# Work instruction
Copy out everything from the line containing "Is it true that count" down to the line containing "Is it true that Hours", keeping both of those lines.

# Provided data
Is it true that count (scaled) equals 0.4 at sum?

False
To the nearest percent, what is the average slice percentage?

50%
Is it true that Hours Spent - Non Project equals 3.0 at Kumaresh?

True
==
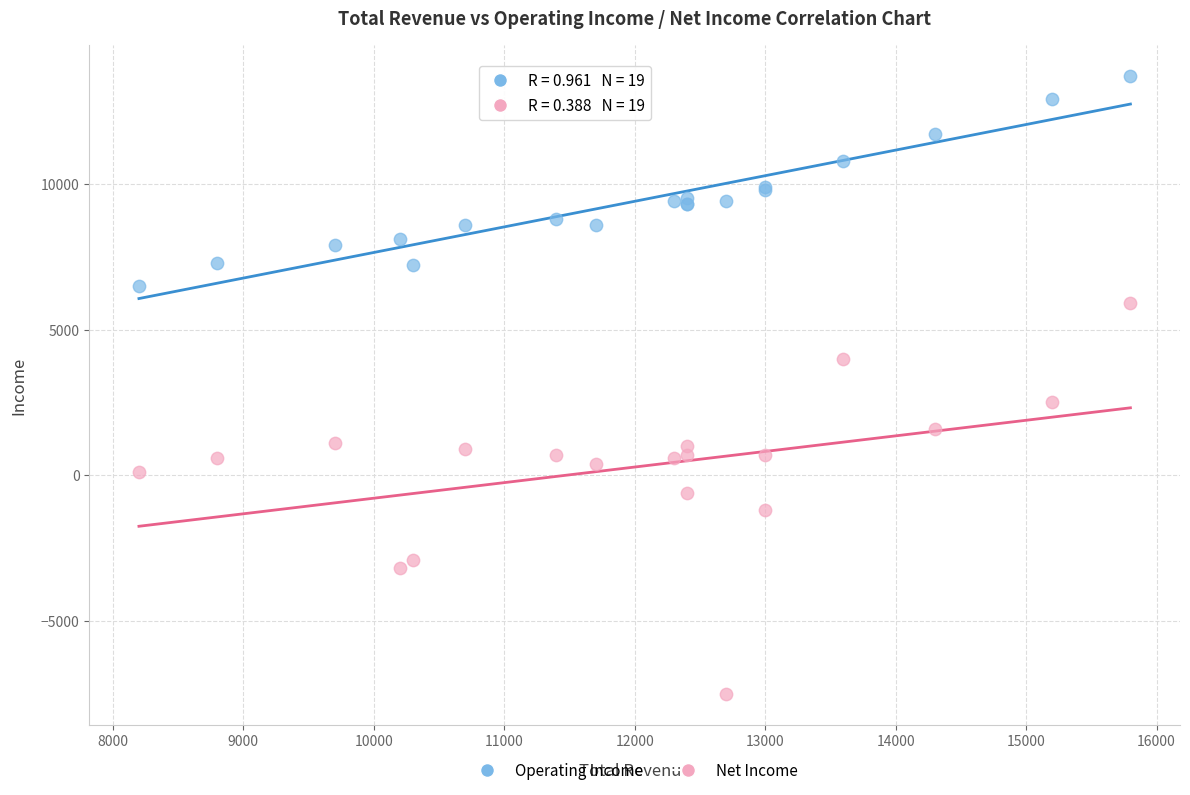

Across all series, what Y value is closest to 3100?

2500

# Exercise solution
Is it true that count (scaled) equals 0.4 at sum?

False
To the nearest percent, what is the average slice percentage?

50%
Is it true that Hours Spent - Non Project equals 3.0 at Kumaresh?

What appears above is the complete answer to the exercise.